- Associated Press - Thursday, July 9, 2015

CARBONDALE, Ill. (AP) - School just ended and the children are already bored.

So, how about a trip to the library?

Many libraries offer summer reading programs for children. The programs offer incentives for reading, and some have a full lineup of programs and activities to go along with a theme. This year’s state summer reading program theme is “Read to the Rhythm.”

Loretta Broomfield, director of Sallie Logan Public Library in Murphysboro, said children have access to libraries and books during the school year in their classrooms and schools.
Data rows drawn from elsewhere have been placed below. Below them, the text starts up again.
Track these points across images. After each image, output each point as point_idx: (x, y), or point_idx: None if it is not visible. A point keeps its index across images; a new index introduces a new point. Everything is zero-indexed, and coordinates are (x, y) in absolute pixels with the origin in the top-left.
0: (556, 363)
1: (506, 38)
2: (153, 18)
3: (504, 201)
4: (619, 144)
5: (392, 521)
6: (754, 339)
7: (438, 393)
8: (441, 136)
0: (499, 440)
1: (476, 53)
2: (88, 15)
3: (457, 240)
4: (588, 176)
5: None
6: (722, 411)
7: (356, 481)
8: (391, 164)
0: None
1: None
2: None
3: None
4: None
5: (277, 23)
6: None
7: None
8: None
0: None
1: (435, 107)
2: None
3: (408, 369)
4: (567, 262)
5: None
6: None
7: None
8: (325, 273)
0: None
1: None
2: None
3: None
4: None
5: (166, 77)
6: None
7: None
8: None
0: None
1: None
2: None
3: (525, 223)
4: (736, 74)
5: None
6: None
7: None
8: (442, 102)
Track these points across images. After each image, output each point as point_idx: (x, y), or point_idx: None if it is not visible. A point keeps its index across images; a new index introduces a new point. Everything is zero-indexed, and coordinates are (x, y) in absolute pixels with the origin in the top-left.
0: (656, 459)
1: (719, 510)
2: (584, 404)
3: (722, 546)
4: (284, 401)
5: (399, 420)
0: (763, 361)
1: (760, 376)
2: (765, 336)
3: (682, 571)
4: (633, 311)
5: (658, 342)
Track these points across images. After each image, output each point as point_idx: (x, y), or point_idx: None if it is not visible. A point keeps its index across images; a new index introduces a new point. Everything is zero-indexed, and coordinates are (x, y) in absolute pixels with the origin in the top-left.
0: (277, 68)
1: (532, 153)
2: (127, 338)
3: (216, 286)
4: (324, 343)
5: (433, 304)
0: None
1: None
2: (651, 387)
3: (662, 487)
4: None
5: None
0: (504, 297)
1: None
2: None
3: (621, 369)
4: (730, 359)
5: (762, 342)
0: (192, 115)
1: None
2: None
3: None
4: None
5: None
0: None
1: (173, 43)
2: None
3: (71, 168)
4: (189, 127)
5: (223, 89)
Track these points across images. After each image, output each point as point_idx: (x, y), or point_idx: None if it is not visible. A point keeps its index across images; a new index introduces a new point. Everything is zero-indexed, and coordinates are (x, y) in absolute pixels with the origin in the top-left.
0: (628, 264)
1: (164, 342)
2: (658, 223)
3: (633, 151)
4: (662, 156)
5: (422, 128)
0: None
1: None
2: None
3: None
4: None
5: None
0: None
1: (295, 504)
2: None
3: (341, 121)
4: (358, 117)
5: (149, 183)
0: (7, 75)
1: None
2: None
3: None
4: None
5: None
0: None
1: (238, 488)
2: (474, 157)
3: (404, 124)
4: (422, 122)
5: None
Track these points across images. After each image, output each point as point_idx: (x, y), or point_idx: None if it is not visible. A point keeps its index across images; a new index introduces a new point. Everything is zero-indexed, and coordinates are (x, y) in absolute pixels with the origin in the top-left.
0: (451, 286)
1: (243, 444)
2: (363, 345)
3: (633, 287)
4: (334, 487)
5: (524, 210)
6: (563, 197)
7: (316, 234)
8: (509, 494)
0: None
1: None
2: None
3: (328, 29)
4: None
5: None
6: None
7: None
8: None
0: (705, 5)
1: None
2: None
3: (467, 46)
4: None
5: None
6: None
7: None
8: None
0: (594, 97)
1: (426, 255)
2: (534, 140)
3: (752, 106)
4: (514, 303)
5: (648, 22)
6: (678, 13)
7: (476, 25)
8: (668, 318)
Summer reading programs give children access to books during the months when school is not in session to keep reading skills sharp.

“And it’s fun, too,” Broomfield said.

Debby Appleton, program director at Benton Public Library, said summer reading programs give children a chance to read something new.

“They are no longer required to read every day because school is out. Reading during the summer keeps them in the habit of reading,” Appleton said. “You come into the library and find a new genre or topic for summer reading.”

Registration will begin Monday for the summer reading program at Sallie Logan Public Library, which is following the state theme.

“Last year, we only did programming for the youngest age group. This year, we will be doing programming for children through eighth grade,” Broomfield said. “Sherry Carlock is busy planning activities for children of all ages, including guest speakers, musical activities and special games.”

Broomfield said details for the programs are not quite set. Plans also are under way for several adult programs that are a continuation of the craft classes offered at the library during the past school year.

Benton also will use the state theme “Read to the Rhythm,” but Appleton said she is taking it in her own direction. Some of the topics will be “Red Solo Cup,” ”Singing in the Rain,” ”Rock ‘n’ Roll” and “didgeridoo and Some Fun, Too.”

Margaret Nesbit, one of the founders of I Can Read! of Southern Illinois, said it’s important to keep children’s minds busy because idle minds get into trouble.

“I think it’s very important for children to have a good place to go in the summer, especially the library. It’s a good environment, a learning environment,” said Susan Stickel, director of Benton Public Library.